Anthropic is fielding preemptive offers for a roughly $50 billion funding round at a valuation between $850 and $900 billion, according to Bloomberg and TechCrunch reporting from April 29–30. The terms are not finalized — the company has not accepted any offer — but TechCrunch sources say a deal could close within two weeks. The round would more than double Anthropic's February 2026 mark of $380 billion and put it ahead of OpenAI, which closed earlier this year at an $852 billion post-money valuation.
The jump is being driven by revenue, not just narrative. Anthropic's annualized revenue has crossed $30 billion, with Claude Code as the standout growth driver. The fundraising also lines up with a potential IPO as soon as October — meaning the new round functions as a pre-IPO crossover, the kind that lets late-stage investors lock in a position before public-market pricing takes over.
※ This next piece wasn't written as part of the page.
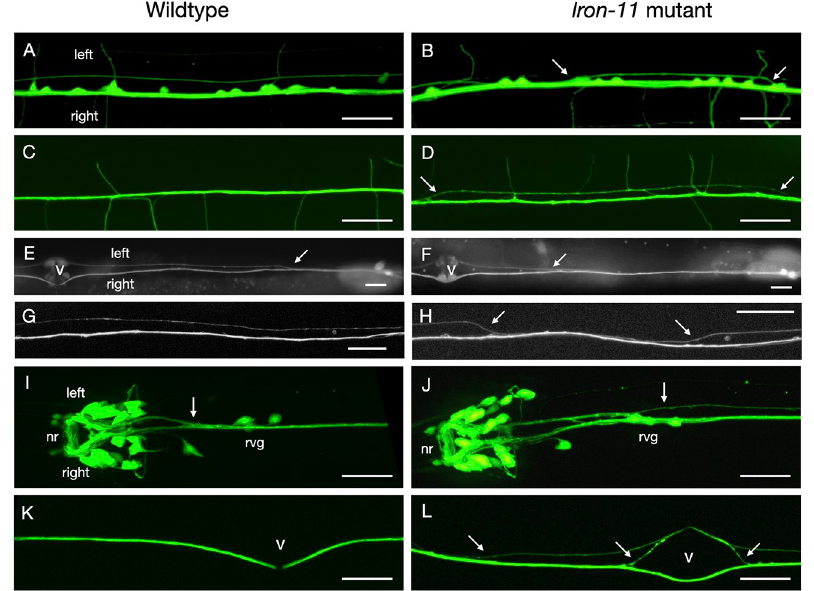
Fig 3. Pan-neuronal, pioneer and interneuron defects in lron-11 mutants. Panels A, C, E, G, I, K show wildtype, panels B, D, F, H, J, L show lron-11 mutants. The anterior side of the animals are towards the left of the image, the left side of the animals is towards the top of the image. Scale bars: 20 μ m. A, B: VNC visualized with the pan-neuronal marker evIs111[rgef-1 :: GFP] . A) In wildtype animals axons do not cross between left and right axon tracts. B) in lron- 11(ok2333) mutant animals axons cross between the left and right axon tracts (arrows). C, D: DNC visualized with the pan-neuronal marker evIs111[rgef-1 :: GFP] . C) In wildtype animals axons are tightly fasciculated. D) in lron-11(ok2333) mutant animals axons are partially defasciculated (arrows). E-H: Pioneer axons (PVPR and AVG) visualized with hdIs26[odr-2 :: CFP & sra-6 :: DsRed2] . PVPR is the fainter axon in the left tract. AVG is the brighter axon below it, in the right tract. E) In wildtype animals PVPR crosses from the right tract into the left tract close to the posterior end of the VNC (arrow). F) In lron-11(ok2333) mutant animals the PVPR axons sometimes crosses into the left tract at a much more anterior position (arrow, ‘late separation defect’) close to the vulva (marked with a ‘v’). G) In wildtype animals pioneer axons stay in their axon tracts. H) In lron-11(ok2333) the PVPR axon sometimes crosses into the right axon tract and then back into the left axon tract (arrows). I-L: Command interneuron axons visualized with rhIs4[glr-1 :: GFP] . I) In wildtype animals CI axons entering the VNC from the nerve ring (nr) on the left side cross into the right axon tract anterior to the retrovescicular ganglion (rvg). J) In lron-11 ( ok2333 ) mutant animals, some CI axons are late crossing into the right tract (arrow). K) In wildtype animals all CI axons extend in the right axon tract (‘v’ marks the position of the vulva). L) In lron-11 ( ok2333 ) mutant animals, some CI axons cross into the left tract at various positions and sometime cross back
Two structural shifts make the headline number less surprising than it first reads. Google's $40 billion commitment last week and Amazon's $5 billion top-up on the existing partnership both routed compute to Anthropic at a scale that makes the company's revenue trajectory more credible. And the recent restructuring of OpenAI's Microsoft deal — which freed OpenAI to sell on AWS and Google Cloud — has weakened the 'one frontier lab per cloud' framing investors used in 2024. Anthropic is now the bet on the cloud most willing to pay for it.
Takeaway for learners: when a private company's valuation doubles in ten weeks, the question to ask is what changed in the underlying contracts, not the model. Anthropic's jump tracks compute commitments and enterprise revenue, both of which are checkable. Valuation by itself tells you what investors are willing to pay; the contracts tell you why.